Both of us also noticed that one of the birds was remarkably light in colour, almost sandy in the chest and neck.
Supreme Emu
 
The same sandy-coloured emu in the same place today. Two times in three days. It’s the first time I’ve ever been able to assume any territoriality (that is, except for my own greedy lazy birds).

You can actually tell how old the ‘blessings’ on the ground are because the ones that are six weeks or more old are almost entirely composed of grass seeds, which the birds can effectively strip at a rapid rate.

Supreme Emu
 
We went again today to ‘Stinky Creek,’ where we saw the sandy emu a couple of days ago. We saw some emus. Some ran away. Some didn’t. We aren’t sure if they were one group or two (which is relevant to the flocking-up thing). However, the sandy-coloured emu was one that ran away – so that’s three sightings of the same bird in exactly the same place.

Next, the group that did stay contained a gorgeous sandy-coloured chick. We were able to watch it through the binoculars (and there were three ‘brumbies’ – mustangs – watching us from about one-and-a-half tennis courts away).

Supreme Emu
 
Three wild birds cruised through yesterday. Today, a couple of birds – I think two of those here both yesterday and a couple of weeks ago – dropped by, and Greedy and Boy Emu wandered off with them [!?].

Supreme Emu
 
Comments, please:

here’s a first guess: the three birds that have been loitering about the house-clearing for some time are males. I just saw Boy Emu have a crack at ‘Dark Emu,’ and drive him over a barbed-wire fence. (No harm done.)
Now, The Books say that females fight for access to males – so why is Greedy living here like Lady Muck? seemingly oblivious to mating-season? (She has been a real homebody of late: there is good grazing, and plentiful berries on several big trees by the house.) Well, I now figure that she’s done her fighting; and she ‘won’ the house-clearing. Other females aren’t going to challenge her twenty feet from the house (and she’d whup them anyway).
If this is the case, what is going on makes sense. Dark Emu – and let me stress that he’s a fine bird: big and healthy-looking – and the twins (also fine specimens) are coming to try to attract Greedy. Boy Emu has, notwithstanding driving off Dark Emu, not paid much attention (and those kerfuffles could be territorial anyway).

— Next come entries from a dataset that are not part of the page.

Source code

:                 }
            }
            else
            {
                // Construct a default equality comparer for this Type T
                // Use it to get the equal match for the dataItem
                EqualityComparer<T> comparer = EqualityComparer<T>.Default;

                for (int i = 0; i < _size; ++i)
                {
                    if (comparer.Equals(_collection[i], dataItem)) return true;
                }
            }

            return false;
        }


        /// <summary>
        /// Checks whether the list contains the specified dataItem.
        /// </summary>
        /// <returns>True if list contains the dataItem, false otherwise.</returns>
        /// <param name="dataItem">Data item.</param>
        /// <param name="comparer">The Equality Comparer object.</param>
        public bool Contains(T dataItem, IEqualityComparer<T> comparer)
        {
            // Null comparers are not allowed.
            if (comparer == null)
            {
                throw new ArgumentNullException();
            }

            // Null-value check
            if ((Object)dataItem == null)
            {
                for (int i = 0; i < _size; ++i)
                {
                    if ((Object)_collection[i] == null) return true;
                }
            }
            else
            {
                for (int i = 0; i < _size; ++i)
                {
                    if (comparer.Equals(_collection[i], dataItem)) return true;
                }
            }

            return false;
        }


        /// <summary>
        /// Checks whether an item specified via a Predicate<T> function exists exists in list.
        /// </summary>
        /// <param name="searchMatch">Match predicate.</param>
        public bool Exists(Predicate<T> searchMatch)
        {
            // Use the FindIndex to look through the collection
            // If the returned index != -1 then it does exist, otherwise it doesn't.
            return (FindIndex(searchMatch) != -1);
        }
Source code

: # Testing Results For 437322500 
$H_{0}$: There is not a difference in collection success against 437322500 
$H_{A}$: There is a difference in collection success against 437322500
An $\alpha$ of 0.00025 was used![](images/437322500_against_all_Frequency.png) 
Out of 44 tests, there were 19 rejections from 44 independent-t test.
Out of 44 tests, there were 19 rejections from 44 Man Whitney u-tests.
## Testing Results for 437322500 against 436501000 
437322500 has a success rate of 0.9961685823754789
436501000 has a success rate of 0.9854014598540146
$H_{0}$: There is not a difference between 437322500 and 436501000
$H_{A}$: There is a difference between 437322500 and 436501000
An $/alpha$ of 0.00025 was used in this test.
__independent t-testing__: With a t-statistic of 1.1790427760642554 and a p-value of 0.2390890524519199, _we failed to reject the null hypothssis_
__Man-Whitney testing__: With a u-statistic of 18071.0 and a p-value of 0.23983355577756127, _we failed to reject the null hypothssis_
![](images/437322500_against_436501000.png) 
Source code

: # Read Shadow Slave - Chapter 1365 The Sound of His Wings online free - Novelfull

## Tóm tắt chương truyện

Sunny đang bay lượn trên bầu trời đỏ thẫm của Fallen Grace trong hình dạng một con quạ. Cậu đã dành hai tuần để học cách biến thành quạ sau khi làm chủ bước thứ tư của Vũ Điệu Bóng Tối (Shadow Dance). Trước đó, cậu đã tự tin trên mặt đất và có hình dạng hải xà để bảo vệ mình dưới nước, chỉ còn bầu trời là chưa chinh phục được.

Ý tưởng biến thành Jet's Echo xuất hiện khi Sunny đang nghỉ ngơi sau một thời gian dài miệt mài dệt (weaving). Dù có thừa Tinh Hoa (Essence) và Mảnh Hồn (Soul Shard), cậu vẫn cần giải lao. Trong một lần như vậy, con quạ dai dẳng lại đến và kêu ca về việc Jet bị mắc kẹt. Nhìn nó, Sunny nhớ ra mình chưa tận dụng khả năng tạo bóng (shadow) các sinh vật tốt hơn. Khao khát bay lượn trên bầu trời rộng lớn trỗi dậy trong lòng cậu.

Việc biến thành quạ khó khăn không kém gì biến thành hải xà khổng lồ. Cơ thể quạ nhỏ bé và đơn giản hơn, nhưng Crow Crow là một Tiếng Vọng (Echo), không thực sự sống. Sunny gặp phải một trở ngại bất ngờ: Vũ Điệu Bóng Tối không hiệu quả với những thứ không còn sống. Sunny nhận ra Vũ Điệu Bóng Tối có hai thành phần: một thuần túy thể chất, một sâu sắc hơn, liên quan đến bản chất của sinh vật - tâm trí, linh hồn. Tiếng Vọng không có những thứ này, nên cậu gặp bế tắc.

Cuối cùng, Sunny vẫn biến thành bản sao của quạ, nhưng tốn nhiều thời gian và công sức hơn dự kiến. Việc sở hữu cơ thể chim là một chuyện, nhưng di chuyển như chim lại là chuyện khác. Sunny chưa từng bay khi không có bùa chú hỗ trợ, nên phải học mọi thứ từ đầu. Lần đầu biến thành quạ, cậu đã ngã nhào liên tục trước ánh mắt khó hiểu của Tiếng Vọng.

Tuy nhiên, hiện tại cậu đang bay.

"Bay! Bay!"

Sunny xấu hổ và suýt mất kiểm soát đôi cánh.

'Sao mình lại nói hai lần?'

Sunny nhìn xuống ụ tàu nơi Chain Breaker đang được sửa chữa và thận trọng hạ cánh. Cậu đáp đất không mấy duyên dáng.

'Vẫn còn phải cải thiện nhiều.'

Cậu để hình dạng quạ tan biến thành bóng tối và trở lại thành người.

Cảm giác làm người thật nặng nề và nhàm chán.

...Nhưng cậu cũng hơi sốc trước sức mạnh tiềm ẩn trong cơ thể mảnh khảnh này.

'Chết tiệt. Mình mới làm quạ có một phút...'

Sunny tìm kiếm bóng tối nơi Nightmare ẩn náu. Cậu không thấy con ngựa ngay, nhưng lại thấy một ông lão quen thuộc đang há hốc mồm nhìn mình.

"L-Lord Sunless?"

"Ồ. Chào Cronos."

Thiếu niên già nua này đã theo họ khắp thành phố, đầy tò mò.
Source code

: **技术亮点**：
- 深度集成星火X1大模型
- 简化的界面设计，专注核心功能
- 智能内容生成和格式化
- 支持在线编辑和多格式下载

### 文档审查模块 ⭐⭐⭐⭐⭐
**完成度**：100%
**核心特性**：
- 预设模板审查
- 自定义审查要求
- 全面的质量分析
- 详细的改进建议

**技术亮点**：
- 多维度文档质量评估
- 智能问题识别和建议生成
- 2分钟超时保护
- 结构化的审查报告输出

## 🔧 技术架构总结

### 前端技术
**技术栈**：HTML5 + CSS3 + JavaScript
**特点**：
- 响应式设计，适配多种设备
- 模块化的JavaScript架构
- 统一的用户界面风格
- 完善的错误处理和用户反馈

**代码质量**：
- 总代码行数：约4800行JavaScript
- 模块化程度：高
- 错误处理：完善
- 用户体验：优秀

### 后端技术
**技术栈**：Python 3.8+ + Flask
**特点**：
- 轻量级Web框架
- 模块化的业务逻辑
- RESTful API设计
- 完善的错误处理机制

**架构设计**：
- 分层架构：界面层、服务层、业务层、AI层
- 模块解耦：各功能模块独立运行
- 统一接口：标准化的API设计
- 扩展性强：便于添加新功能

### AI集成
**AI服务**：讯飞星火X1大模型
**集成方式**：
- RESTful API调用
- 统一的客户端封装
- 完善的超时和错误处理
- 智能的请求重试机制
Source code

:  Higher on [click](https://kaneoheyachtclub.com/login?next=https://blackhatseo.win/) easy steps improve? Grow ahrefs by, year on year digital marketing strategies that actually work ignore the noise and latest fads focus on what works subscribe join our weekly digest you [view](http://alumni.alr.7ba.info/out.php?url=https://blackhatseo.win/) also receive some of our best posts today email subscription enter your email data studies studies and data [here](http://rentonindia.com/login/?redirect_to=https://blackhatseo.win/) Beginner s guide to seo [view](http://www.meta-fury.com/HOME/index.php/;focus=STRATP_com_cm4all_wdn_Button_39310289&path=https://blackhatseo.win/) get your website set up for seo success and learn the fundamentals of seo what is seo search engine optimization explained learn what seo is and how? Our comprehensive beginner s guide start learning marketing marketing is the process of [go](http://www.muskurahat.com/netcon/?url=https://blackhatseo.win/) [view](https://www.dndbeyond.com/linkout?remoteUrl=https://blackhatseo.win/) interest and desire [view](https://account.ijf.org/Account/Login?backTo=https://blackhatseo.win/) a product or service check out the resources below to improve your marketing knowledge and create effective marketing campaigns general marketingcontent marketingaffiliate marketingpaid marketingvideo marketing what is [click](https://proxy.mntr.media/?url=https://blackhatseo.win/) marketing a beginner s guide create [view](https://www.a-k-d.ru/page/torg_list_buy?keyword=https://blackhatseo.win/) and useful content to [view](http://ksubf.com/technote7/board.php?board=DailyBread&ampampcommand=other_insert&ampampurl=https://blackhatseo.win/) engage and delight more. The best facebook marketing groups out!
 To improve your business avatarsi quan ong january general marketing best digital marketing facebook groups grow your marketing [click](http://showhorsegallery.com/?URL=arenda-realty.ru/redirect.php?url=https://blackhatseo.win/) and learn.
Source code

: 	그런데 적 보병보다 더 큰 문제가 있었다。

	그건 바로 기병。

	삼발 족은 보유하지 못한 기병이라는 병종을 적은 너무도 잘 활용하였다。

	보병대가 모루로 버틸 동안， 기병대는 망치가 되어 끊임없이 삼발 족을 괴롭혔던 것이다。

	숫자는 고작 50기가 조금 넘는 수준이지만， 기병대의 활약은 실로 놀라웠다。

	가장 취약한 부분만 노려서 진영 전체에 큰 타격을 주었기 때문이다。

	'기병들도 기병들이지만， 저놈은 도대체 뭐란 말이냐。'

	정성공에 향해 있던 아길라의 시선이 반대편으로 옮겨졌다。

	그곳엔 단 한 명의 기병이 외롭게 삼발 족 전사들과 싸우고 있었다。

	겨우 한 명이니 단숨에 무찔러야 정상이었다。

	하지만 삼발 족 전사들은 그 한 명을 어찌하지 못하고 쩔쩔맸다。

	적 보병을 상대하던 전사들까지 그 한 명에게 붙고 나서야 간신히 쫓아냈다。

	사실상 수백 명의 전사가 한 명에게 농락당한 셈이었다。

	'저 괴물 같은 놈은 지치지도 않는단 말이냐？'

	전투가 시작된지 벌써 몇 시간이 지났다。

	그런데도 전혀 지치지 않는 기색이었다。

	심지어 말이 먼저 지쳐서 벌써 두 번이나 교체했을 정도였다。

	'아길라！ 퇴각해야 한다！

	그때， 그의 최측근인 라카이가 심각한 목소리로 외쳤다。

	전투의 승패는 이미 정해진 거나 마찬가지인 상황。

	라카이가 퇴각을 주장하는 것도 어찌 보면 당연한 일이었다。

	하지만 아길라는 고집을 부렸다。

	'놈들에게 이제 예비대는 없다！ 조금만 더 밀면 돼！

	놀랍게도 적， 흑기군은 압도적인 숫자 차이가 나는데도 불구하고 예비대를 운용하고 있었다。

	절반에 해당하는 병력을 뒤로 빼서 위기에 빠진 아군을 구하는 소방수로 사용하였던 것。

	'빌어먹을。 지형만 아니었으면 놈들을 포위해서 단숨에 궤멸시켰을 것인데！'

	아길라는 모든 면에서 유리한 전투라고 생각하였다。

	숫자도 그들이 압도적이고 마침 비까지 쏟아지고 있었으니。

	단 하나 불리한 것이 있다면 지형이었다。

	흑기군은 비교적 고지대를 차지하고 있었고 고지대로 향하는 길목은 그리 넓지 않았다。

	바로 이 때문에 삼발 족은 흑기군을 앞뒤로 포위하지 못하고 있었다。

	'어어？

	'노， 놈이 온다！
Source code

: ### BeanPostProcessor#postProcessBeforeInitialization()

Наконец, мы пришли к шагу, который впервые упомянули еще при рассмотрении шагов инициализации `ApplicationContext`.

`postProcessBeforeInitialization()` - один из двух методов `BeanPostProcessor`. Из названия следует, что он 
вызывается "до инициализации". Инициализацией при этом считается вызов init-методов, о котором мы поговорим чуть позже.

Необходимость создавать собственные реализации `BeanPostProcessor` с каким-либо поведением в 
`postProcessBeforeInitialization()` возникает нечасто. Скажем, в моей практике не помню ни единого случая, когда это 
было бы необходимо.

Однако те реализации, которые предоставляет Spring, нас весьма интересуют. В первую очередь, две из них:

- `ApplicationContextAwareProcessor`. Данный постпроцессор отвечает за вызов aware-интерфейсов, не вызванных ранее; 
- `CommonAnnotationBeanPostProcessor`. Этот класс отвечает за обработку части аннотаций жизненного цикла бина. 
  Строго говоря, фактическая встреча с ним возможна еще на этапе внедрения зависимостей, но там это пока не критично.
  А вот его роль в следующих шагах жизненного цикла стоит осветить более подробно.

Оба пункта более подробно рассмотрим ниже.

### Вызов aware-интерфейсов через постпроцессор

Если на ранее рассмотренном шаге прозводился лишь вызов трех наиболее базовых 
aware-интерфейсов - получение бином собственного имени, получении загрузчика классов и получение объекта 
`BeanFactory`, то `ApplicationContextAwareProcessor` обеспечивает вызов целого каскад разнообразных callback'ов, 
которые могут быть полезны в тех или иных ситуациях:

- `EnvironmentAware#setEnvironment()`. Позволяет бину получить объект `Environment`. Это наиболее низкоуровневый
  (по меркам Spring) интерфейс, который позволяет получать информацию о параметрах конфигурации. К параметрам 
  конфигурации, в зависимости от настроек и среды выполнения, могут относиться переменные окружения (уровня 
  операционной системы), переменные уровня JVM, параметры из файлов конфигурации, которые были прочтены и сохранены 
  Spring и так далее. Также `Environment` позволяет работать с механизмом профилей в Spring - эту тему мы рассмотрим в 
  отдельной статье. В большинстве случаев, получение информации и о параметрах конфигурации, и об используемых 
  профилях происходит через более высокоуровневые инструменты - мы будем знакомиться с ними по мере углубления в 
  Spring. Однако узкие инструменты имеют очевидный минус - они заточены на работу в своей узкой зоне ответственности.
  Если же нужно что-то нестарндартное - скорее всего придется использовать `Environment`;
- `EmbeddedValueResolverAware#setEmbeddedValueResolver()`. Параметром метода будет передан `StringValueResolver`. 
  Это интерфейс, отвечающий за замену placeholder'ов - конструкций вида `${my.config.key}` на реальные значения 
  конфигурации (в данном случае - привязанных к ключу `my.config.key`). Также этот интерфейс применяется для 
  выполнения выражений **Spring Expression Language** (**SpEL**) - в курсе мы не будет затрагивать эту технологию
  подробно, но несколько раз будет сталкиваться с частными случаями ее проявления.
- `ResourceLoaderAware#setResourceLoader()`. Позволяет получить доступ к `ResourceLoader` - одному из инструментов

Meanwhile, the mating-season dynamic continues: I haven’t seen any ‘random’ birds near the house for weeks now.

Supreme Emu
 
Kathyinmo, I'm so glad someone is reading.

Yes, My Theory may be basically right; but having read The Article, I think Dark Emu could be female.

And another issue I want advice on: check the silhouettes of the sub-species in The Article -- Dark Emu should be an eastern-states bird, that is, novaehollandiae. Could the silhouettes be mislabelled? (Is Dark Emu a tourist?) Whatever, there is far more difference than we BYC people might have thought!

Also, the range map turns my theory of Which Youtube Emu Sub-species Is from Where on its head.

Curiouser and curiouser

Supreme Emu
 
I read, somewhere?, that they change colors according to their environment. I think I read that. Did I imagine that? Hmmm.

Well, ya know what - my friend, Mary, is in California (western USA) and I am in central America. She told me that (from my pictures) my emus are a different color than hers..... and they came from the same place!